MartinLoop
MartinLoop is a governed runtime for AI coding agents, with rules before execution, checks before completion, and records after each run.
What is MartinLoop?
MartinLoop is a governed runtime for AI coding agents. It is designed to sit around agents such as Claude, Codex, or custom models and provide the controls needed to run code-changing tasks with more oversight: rules before execution, checks before completion, and a record after each run.
The product focuses on making agent work easier to manage in team settings. Instead of treating the model as the system, MartinLoop handles retry logic, budget enforcement, run records, and completion checks so teams can review what happened and decide whether the output is ready to merge.
Key Features
- Smarter retries: failed attempts are compressed into structured signals instead of being sent back raw, which helps keep token usage flat across retries.
- Targeted failure handling: MartinLoop groups failures into 12 classes and applies different fixes depending on the problem, such as constraint repairs for syntax errors and grounding checks for hallucinations.
- Hard budget caps: users can set a dollar limit before a run starts, and MartinLoop monitors spend in real time and stops when the cap is reached.
- Smart exits: the system can end a run cleanly when returns diminish or the budget ceiling is approaching, rather than continuing unnecessarily.
- Accurate cost accounting: it counts all tokens involved in the run, including thinking tokens and sub-agent spend, to reduce under-reporting.
- Run records and governed completion: the source mentions JSONL run records and evidence-gated completions, giving teams an audit trail and a way to verify results before a run is considered finished.
How to Use MartinLoop
A typical workflow is to connect MartinLoop around the AI coding agent you already use, define the rules and budget for the run, and start the task. MartinLoop then manages retries, monitors cost, applies failure-specific handling, and records the run outcome.
After the run, teams can review the record and any completion evidence to understand what happened, what was fixed, and whether the result is acceptable to merge or continue working on.
Use Cases
- Production AI coding workflows: engineering teams can run Claude, Codex, or another agent under controlled rules when the output may be merged into a repository.
- Budget-managed agent execution: platform or engineering leaders can set a dollar ceiling for a task so agent spend stays predictable during longer or repeated runs.
- Debugging repeated agent failures: teams can use targeted failure handling to respond differently to syntax errors, hallucinations, and other classes of failure instead of retrying blindly.
- Auditability and review: organizations that need a record of what an agent did can use the JSONL run logs and post-run records to inspect changes and decisions.
- Team governance around agent work: groups that want checks before completion can use MartinLoop to add an approval or evidence step around autonomous code generation.
FAQ
Is MartinLoop another coding agent? No. The source describes MartinLoop as the system around AI coding agents, not the worker that writes the code.
Which agents does it work with? The page explicitly mentions Claude, Codex, and custom agents. Beyond that, the source does not specify other compatible tools.
Is MartinLoop open source? Yes. The core is Apache 2.0 licensed. The hosted dashboard and managed control plane are described as commercial.
Does it include pricing? The open source core is listed as free. Paid plans are marked as coming soon and early access, but the page does not provide specific prices.
Who is it for? The FAQ and page copy point to engineering teams, platform teams, and CTOs running AI coding agents in production who need control, auditability, and records.
Alternatives
- Using an AI coding agent directly: tools like Claude or Codex can generate and edit code, but they do not provide the surrounding governance layer MartinLoop is designed to add.

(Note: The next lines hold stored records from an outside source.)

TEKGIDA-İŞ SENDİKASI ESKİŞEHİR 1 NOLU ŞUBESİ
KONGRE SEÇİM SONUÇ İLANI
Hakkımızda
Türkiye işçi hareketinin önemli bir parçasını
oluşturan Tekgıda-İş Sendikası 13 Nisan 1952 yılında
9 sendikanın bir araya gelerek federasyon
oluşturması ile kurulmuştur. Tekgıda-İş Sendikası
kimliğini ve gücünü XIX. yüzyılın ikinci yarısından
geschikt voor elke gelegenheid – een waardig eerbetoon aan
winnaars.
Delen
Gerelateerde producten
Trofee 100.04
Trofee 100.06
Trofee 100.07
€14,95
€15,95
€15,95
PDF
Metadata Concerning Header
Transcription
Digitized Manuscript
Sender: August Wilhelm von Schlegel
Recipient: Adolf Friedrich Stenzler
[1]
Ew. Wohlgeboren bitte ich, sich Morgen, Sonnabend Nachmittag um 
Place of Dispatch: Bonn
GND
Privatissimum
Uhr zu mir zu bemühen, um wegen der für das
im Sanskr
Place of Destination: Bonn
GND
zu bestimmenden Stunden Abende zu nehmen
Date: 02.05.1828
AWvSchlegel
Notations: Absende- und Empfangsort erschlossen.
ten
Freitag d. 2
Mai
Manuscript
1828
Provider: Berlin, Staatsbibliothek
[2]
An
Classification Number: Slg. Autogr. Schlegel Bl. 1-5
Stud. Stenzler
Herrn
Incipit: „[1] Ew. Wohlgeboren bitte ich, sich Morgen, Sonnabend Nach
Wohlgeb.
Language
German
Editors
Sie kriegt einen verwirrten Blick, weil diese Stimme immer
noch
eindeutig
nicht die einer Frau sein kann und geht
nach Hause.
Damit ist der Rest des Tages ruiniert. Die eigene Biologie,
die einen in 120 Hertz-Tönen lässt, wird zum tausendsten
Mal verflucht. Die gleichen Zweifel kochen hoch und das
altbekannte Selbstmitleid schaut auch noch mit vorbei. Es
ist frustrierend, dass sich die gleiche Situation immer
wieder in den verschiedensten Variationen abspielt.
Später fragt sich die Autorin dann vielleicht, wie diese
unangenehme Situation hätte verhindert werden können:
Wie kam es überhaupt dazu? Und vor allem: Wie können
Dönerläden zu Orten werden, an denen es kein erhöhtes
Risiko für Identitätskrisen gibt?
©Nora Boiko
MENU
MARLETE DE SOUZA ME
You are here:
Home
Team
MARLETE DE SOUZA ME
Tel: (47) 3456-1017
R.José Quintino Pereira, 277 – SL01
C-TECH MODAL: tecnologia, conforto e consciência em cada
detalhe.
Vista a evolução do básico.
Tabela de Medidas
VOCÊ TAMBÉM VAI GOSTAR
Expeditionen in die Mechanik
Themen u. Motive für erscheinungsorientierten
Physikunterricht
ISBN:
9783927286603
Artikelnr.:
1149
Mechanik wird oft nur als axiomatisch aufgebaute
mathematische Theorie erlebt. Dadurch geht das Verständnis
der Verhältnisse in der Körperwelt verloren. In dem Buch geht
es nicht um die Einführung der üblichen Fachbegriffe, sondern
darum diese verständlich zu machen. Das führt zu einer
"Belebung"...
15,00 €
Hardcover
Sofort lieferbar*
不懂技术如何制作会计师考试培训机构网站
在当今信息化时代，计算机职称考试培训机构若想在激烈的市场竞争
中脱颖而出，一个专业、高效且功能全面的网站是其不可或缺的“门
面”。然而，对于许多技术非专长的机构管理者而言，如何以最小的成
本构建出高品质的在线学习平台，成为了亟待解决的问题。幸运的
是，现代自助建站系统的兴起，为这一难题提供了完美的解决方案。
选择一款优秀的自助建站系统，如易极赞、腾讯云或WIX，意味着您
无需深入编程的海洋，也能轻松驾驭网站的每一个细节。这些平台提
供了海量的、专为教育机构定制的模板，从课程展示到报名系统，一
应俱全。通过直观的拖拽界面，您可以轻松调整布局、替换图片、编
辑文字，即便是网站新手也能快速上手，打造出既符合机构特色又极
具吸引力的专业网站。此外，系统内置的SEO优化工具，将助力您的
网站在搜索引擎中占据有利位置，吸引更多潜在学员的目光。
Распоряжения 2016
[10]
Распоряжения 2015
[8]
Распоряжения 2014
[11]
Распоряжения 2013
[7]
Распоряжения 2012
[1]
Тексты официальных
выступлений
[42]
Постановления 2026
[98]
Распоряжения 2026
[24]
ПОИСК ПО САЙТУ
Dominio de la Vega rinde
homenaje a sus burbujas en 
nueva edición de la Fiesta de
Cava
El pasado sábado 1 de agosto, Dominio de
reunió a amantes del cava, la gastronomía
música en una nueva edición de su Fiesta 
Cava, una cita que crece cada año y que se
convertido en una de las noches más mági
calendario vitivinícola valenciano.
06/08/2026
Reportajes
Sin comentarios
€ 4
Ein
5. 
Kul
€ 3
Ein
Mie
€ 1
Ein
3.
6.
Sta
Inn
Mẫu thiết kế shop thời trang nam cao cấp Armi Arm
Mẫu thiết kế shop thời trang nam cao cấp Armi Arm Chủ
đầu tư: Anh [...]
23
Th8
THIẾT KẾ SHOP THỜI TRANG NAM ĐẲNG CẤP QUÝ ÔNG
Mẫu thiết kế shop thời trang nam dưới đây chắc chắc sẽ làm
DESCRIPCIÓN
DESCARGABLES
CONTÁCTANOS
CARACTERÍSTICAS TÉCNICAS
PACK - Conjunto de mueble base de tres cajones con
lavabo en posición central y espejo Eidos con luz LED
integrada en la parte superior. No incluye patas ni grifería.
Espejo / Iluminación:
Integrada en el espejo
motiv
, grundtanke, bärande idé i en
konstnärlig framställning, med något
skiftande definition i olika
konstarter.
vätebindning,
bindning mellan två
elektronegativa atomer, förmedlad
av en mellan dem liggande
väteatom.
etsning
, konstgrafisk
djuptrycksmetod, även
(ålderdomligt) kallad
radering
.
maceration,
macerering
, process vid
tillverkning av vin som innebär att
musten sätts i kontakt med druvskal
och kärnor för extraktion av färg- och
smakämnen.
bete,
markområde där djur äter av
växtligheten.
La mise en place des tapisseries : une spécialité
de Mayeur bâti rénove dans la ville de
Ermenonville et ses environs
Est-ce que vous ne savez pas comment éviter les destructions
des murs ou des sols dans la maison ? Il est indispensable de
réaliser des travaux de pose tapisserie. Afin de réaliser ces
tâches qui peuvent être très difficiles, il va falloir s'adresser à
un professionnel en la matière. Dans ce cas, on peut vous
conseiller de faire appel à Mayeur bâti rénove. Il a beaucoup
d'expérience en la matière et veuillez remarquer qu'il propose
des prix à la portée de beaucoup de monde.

- General CI/CD or code review workflows: traditional pipelines can validate code after the fact, but they are not built to manage an autonomous agent during the run.
- Agent orchestration frameworks: broader orchestration tools can coordinate tasks across models and tools, but they may not focus on budget caps, failure-class handling, and run records for coding agents specifically.
- Custom internal wrappers: teams can build their own controls around agents, but MartinLoop packages the runtime, logging, budget management, and completion checks into one system.